Immigration officials on Saturday turned away another 14 Hong Kong activists customs for "security reasons" while two journalists were also denied entry.

Most of the changes since the handover have been economic.

In 10 years, the city has risen from a crime-ridden gambling den to a gaming haven with 31 casinos, overtaking Las Vegas and Atlantic City combined in terms of casino revenues as foreign and locally owned resorts sprang up.

The turning point came in 2002, when the government liberalised the market, ending mogul Stanley Ho's four-decade monopoly and attracting big-name international operators, including Steve Wynn and Sheldon Adelson.

The city of 540,000 people is the only place on Chinese soil where casino gambling is allowed. The annual gross revenue from gaming activities jumped from 5.5 billion US dollars 2004 to 14 billion dollars in 2008.

The government has recorded more than 20 million annual visitor arrivals to Macau in recent years, most of them mainland Chinese short-stayers who go more for the casinos than the city's UNESCO world heritage sites.

But the heavy reliance on gaming is proving to be a concern.

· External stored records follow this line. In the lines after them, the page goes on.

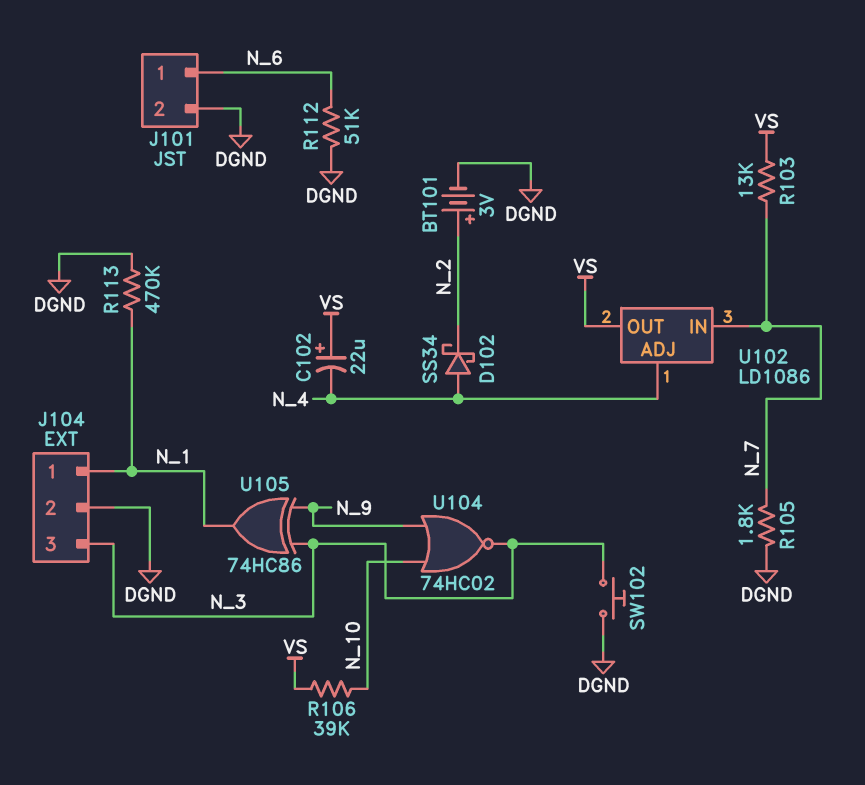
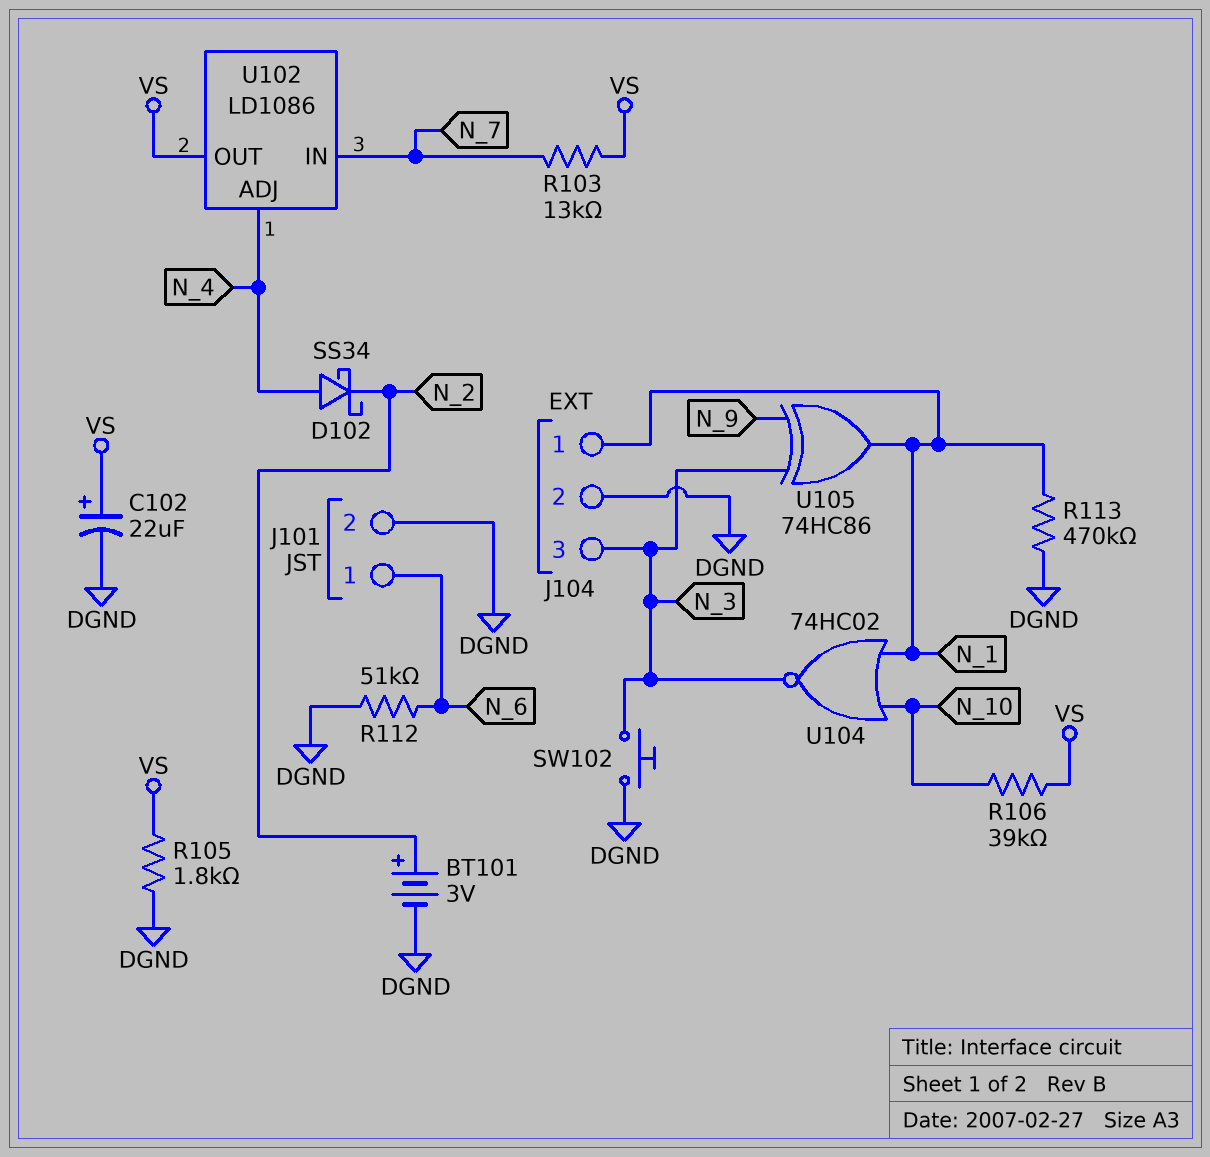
C102: 22uF (plus VS, minus N_4) -> 22uF (plus VS, minus DGND)
R105: 1.8k (DGND, N_7) -> 1.8k (DGND, VS)
U104: NOR 74HC02 (in N_9, in N_10, out N_3) -> NOR 74HC02 (in N_1, in N_10, out N_3)

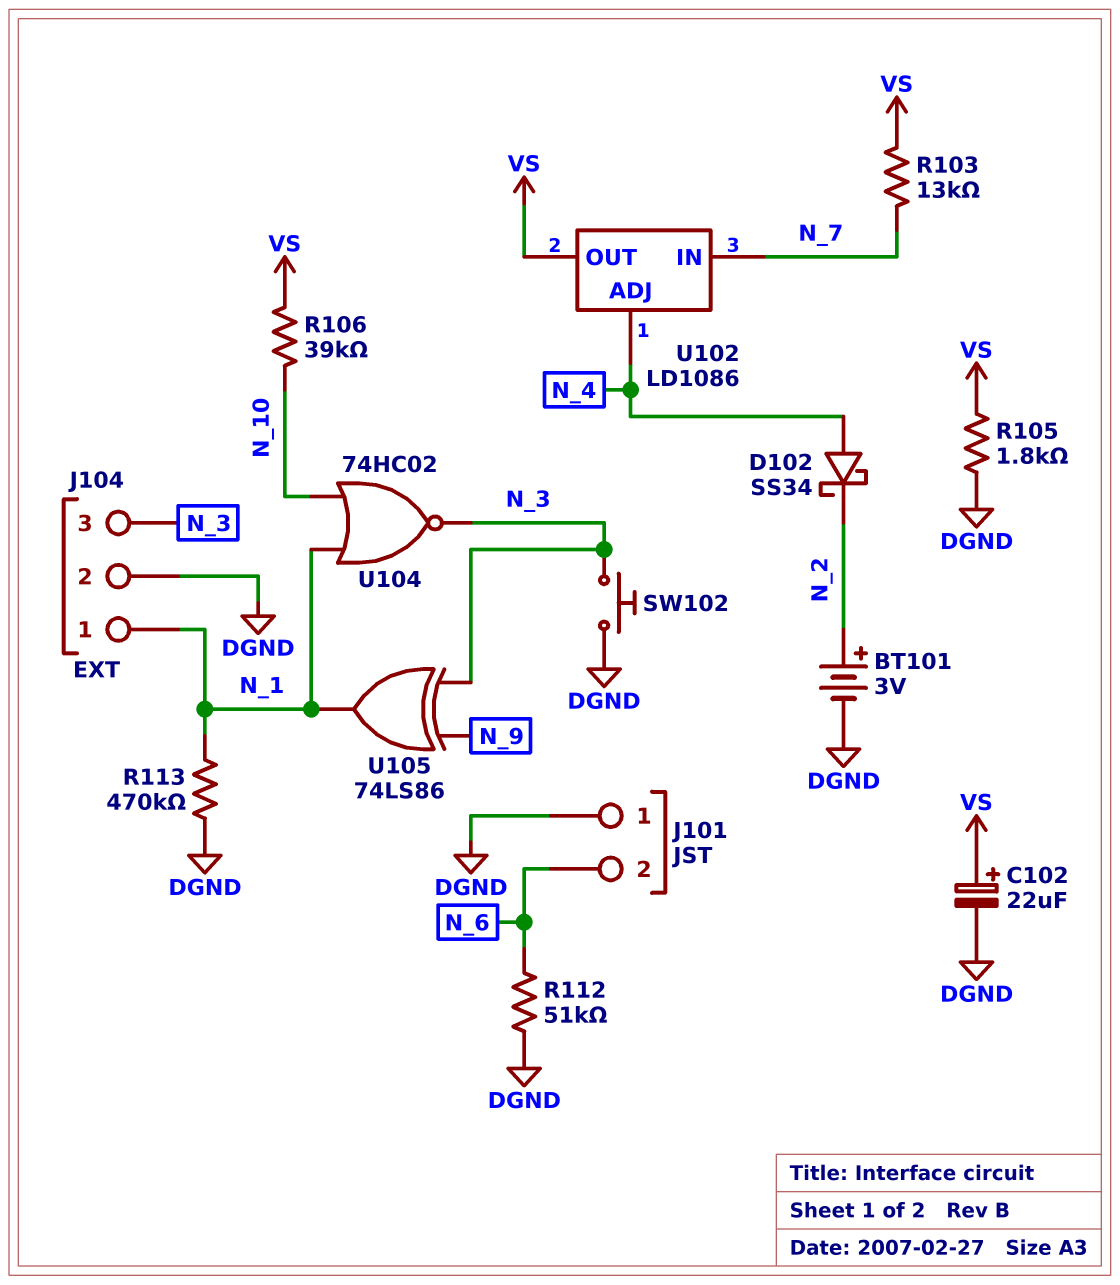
J101 pin 1: N_6 -> DGND
J101 pin 2: DGND -> N_6
U105: XOR 74HC86 (in N_3, in N_9, out N_1) -> XOR 74LS86 (in N_3, in N_9, out N_1)

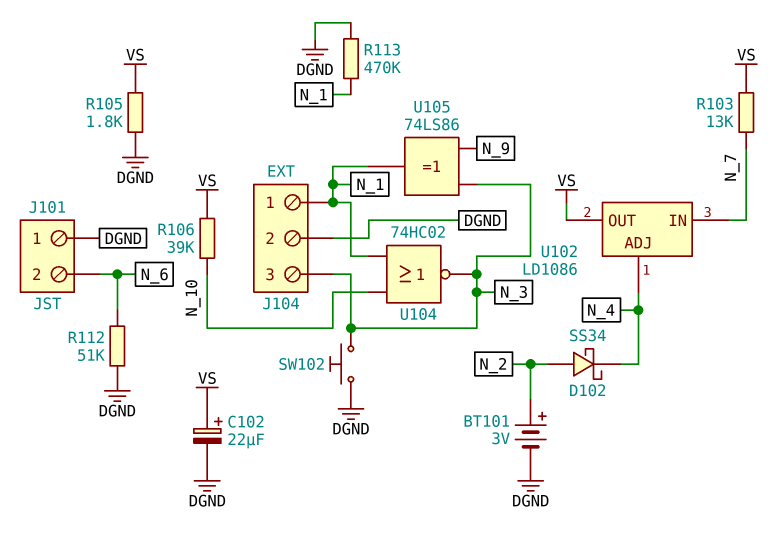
D102: schottky SS34 (A N_4, K N_2) -> schottky SS34 (A N_2, K N_4)

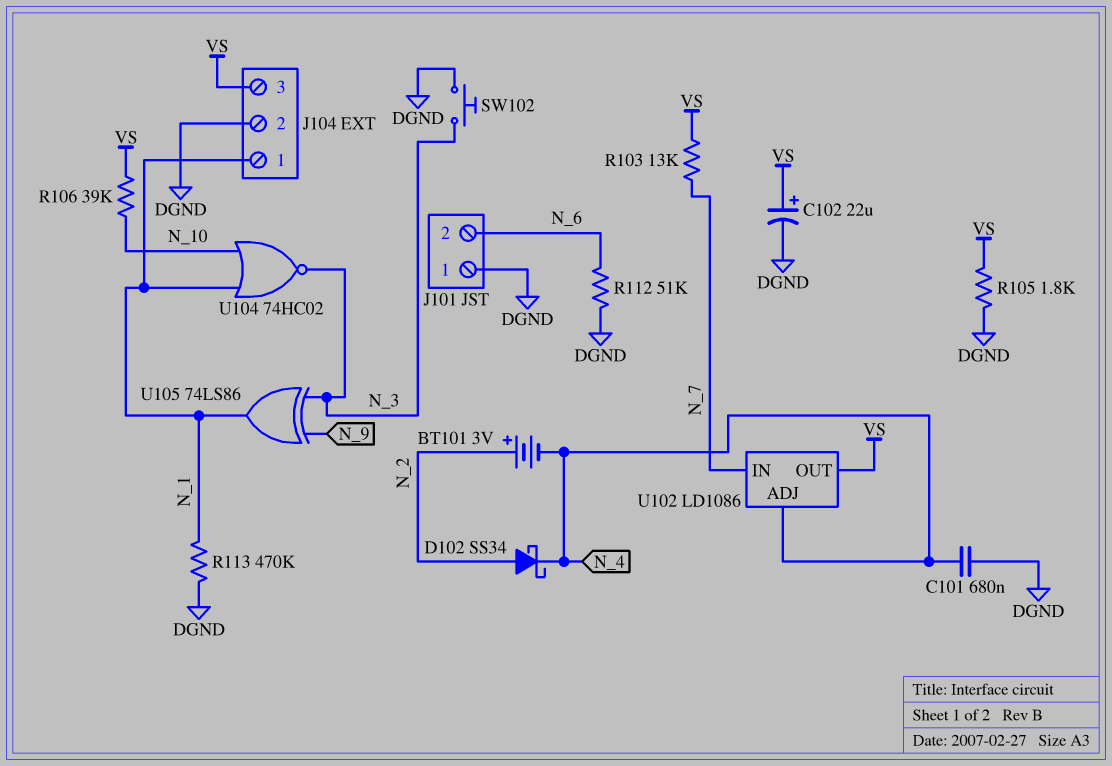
BT101: 3V (plus N_2, minus DGND) -> 3V (plus N_2, minus N_4)
C101: none -> 680nF (DGND, N_4)
J104 pin 3: N_3 -> VS

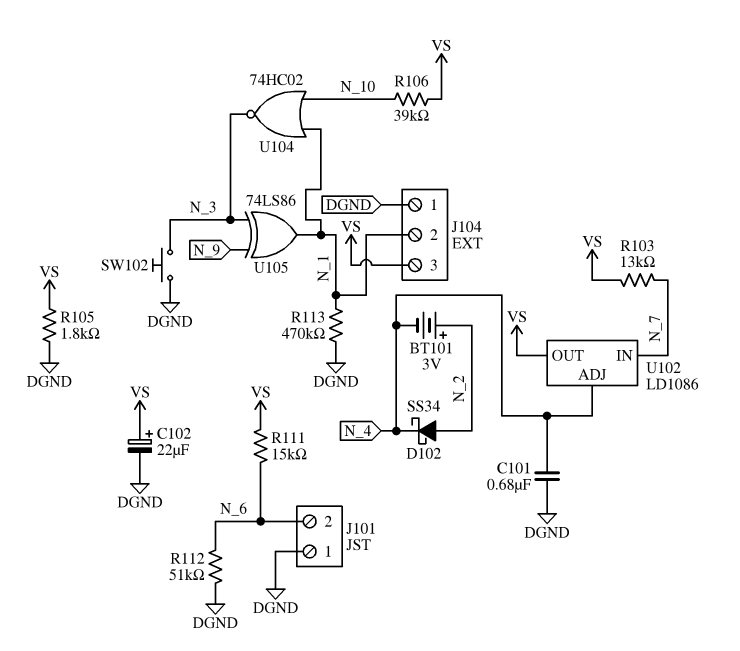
J104 pin 1: N_1 -> DGND
J104 pin 2: DGND -> N_1
R111: none -> 15k (N_6, VS)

"The lucrative business in gaming does not necessarily benefit the local economy in the long run because the foreign casino operators can just grab the money and go," said Gabriel Chan, a gaming analyst at Credit Suisse.

Unlike the gaming sector's breakneck growth, development on the political front has been slow.

A 300-member body mostly picked by Beijing selects Macau's chief executive, while fewer than half of the city's 29 lawmakers are directly elected.

Progress toward democracy lags behind Hong Kong by at least 50 years, Au Kam-san, a lawmaker and organiser of Sunday's rally in the city park, told AFP.

"We do not have properly formed political parties," he said. "We often saw tens of thousands of Hong Kong people taking to the street demanding universal suffrage -- it's hard for me to imagine that happening here."

While senior officials have pledged to clean up government, critics say much more needs to be done.

In April, Macau's highest court sentenced a former minister to 28 years in jail for taking kickbacks from contractors in construction projects.

But the high-profile case is "only the tip of the iceberg," said legislator Jose Coutinho, who described corruption among government officials and businessmen as "rampant".

Andrew Tang, a waiter, said Macau's return to Chinese rule did not make much difference to his life.

"Macau has always been in the hands of a small group of power brokers," he said. "We as ordinary citizens do not speak out or protest because we know it won't make any difference."